Regardless of what form of insurance sales or policy management your organization is engaged in, you can attest that face-to-face interactions are no longer routine and are, in fact, an oddity.
As the insurance industry’s new normal, more and more interactions between customers, industry experts, other organizations, and adjustments claims occur digitally. Though phone-based communications will continue to be a part of the customer service process for the foreseeable future, customers, care providers, other insurers, and virtually anyone else with whom an insurance company interacts have come to expect a largely digitized experience.

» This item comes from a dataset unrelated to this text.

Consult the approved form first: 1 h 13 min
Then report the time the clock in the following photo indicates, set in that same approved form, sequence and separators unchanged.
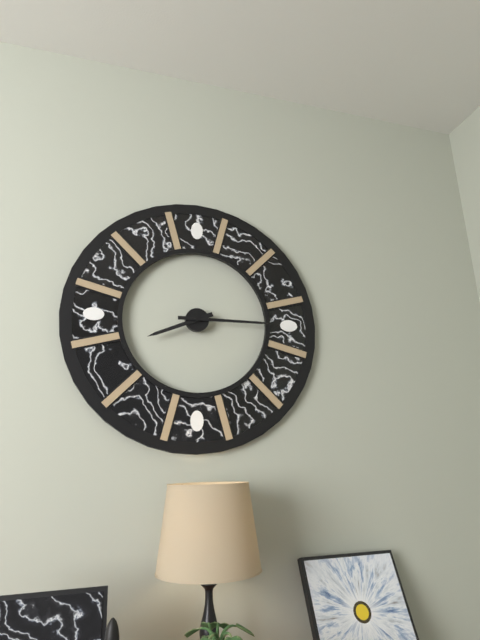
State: 8 h 15 min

For any organization to thrive in the insurance industry of tomorrow, it must take steps to evolve its processes today. That means creating a cohesive modernization strategy and investing in leading-edge technology solutions.
Read more: Answering the Burning Questions of Business Leaders on Digital Transformation!
Top Challenges Facing the Insurance Industry
To understand what a modernized strategy looks like in the insurance industry, it’s vital to examine some of the top challenges businesses will face in the coming years.
1. Staffing Shortages
Historically, the insurance sector has contended with turnover rates somewhere in the range of 8-9%, according to Insurance Business America, but that span climbed to 12-15% by September 2022.
That additional turnover significantly impacts business continuity and diminishes the customer experience. It can also negatively influence insurers’ ability to replace members of leadership that are retiring or stepping away from the industry.
2. Skyrocketing Costs
Inflation and numerous other factors have contributed to rising costs of everything from healthcare to vehicles higher than ever before. Naturally, some of these cost increases are passed onto insurers and their customers, so insurance companies must find ways to absorb some of these expenses while mitigating rate increases for their clients.
Insurers should also explore ways to reduce their operating costs to keep coverage prices lower. Otherwise, businesses may find it challenging to retain customer accounts, particularly in sectors like automotive insurance, where consumers can freely shop around and change policies in six-month intervals.
3. Antiquated Legacy Systems
Some legacy systems hinder the ability of many businesses to embrace digital transformation. These aging platforms can make it challenging to comply with relevant regulatory requirements and increase an organization’s overall operating costs.
The longer that insurance companies cling to antiquated systems, the harder it will be for them to streamline traditionally tedious practices, such as claim management. Therefore, insurance companies must replace these inefficient, disjointed platforms with modern, unified alternatives.
The Role of Digital Transformation in Solving These Challenges
Digital transformation can bring modern technologies to any business process to improve its operation. Fast-growing digital transformation technologies include machine learning, artificial intelligence (like ChatGPT), customer relationship management platforms, and intelligent document processing software.
Digital transformation holds the key to solving the insurance industry’s most significant problems, and it appears that many in the industry realize this, as recent projections estimate that insurance technology spending will increase by 25% between 2022 and 2026 in the US and UK.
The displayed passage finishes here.